I loved reading an article from The Guardian back in January called ‘Finding time for creativity will give you respite from worries‘. It expressed so much of why Made Unique exists – the potential of creativity to grow confidence, fight isolation, allow self-expression, create space away from stress, boost health, calm worries, and bring a sense of achievement and peace… not to mention a whole lot of enjoyment.
“Art is widely recognised as a helpful way to boost wellbeing in so many different ways: to aid communication, to alleviate depression, to uncover hidden meanings and conflicts, but it doesn’t have to be a big cathartic expression of inner turmoil to have healing benefits. Even a small amount of creativity is good for us.”
I was particularly struck by some research that said that ‘getting to grips with something new and creative is good for our mental health regardless of skill level’ and reflected back on how much I’d enjoyed an online workshop in December when I made mini origami Christmas trees. The process of learning something new felt so healthy and fun.
A great start is to follow an online tutorial that uses items you have around the house. You can start like me with a little origami ‘minimake’ from OrigamiEst – the older projects are on Esther’s Instagram but recently she’s switched to YouTube and you can fold along live each Sunday evening.
I’ve been so enjoying our little pot of irises this year and was delighted to find this little tutorial inspired by VanGogh’s paintings of irises – messy painting for grown ups with a gorgeous result! There are lots of other brilliant tutorials on the isolationartschool instagram – quirky kids projects, drawing and painting tips, inventive ways to replicate studio processes at home (CANNOT WAIT to try the car printing press) and videos of artists at work that are fascinating in themselves but also include some wonderful ideas like Tim Noble’s shadow sculptures from recycling.
If you have a bit longer then I’d recommend taking the time to create an artwork alongside an artist. You might remember me enjoying the Royal Albert Hall draw-along with Charlie Mackesy back in July and more recently I found it really calming but fascinating to do this mindful cut-out workshop with Sharon Walters, hosted by the Tate (my first cut-out collage is the image above). Whilst creating her own piece and guiding us to create ours, the artist discusses the importance of representation and how we see ourselves, weaving in reflections on the work of the brilliant artist Lubaina Himid.
To really get stuck into a new craft it’s a great idea to join a workshop where materials are sent to you by post and you join in with others to learn and enjoy together. Options include this brush lettering workshop, this range of workshops using fabric and recycled materials, or Est’s amazing range of origami workshops including clocks, flowers wall art and more.
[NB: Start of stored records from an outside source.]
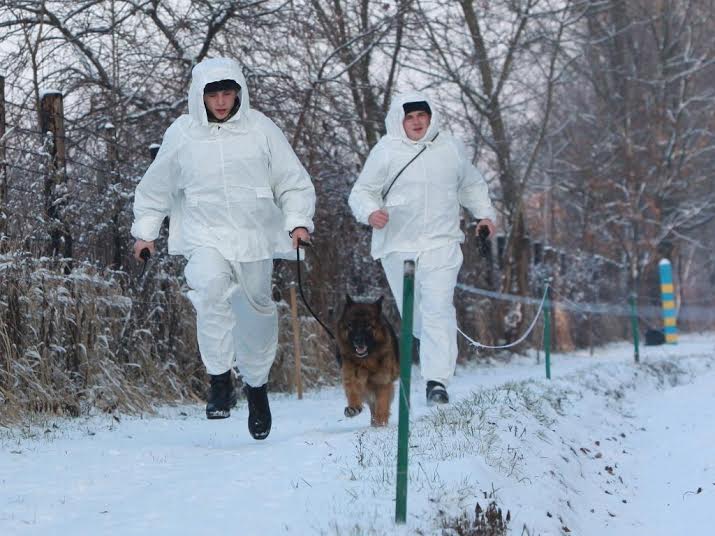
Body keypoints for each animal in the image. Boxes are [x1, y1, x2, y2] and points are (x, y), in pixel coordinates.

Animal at [338, 294, 400, 428]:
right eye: (351, 325)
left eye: (368, 325)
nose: (358, 340)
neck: (367, 361)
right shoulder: (352, 376)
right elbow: (353, 391)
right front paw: (353, 407)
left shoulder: (383, 382)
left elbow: (382, 404)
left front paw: (381, 424)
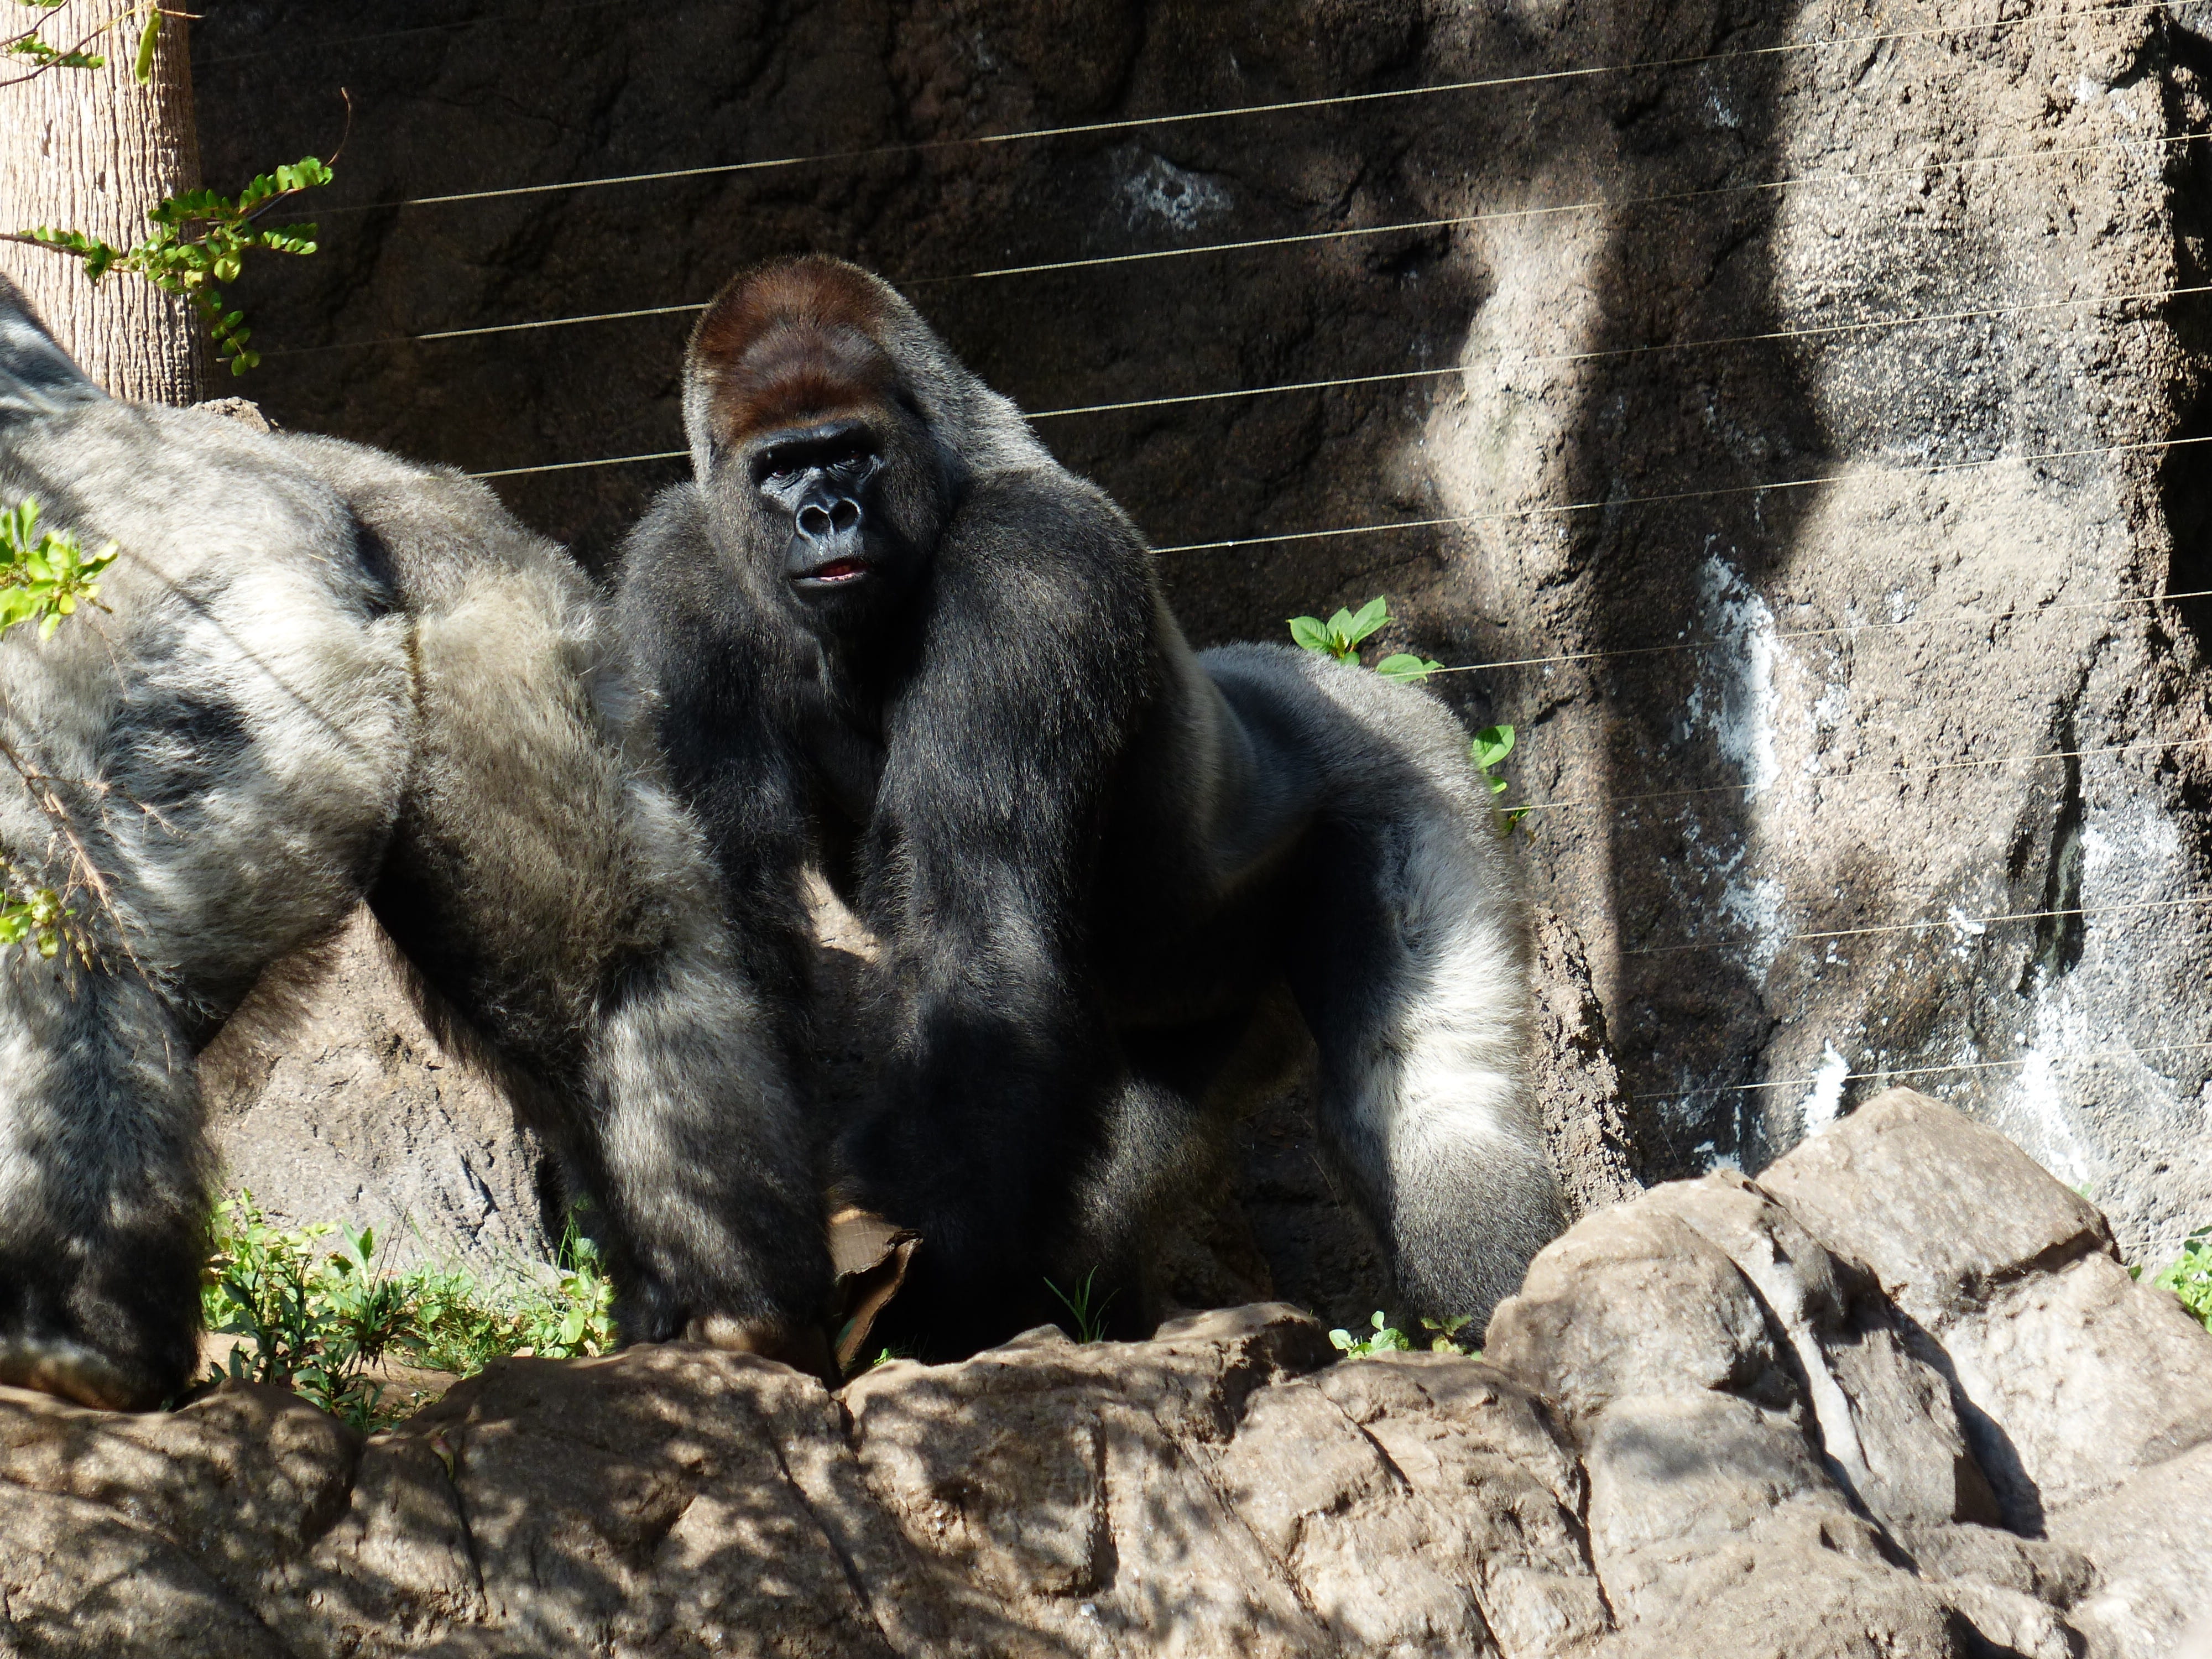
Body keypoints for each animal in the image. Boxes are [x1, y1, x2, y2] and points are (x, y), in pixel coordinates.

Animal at [0, 277, 832, 1411]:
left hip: (214, 670)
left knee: (58, 930)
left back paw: (82, 1342)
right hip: (498, 634)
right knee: (615, 978)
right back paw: (734, 1302)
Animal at [615, 255, 1565, 1361]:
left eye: (849, 451)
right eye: (781, 470)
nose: (826, 516)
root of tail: (1337, 676)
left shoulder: (1035, 572)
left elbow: (980, 936)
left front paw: (918, 1296)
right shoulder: (678, 577)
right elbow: (721, 932)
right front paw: (721, 1265)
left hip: (1416, 765)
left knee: (1424, 1095)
Workshops can also be a really lovely gift (and don’t include the challenge of getting something in the post in time!), or could be a way to celebrate an occasion – Est offers hen parties and the wonderful Jenny Baker from Grizzlibear offers all sorts of possibilities from birthday parties, to standalone kits, to zoom workshops you can join in with. One I’d love to do when our kids are a bit older gives you the opportunity to create a fabric wrap decorated with special memories that can then be used instead of disposable wrapping paper for all your special gift-giving occasions!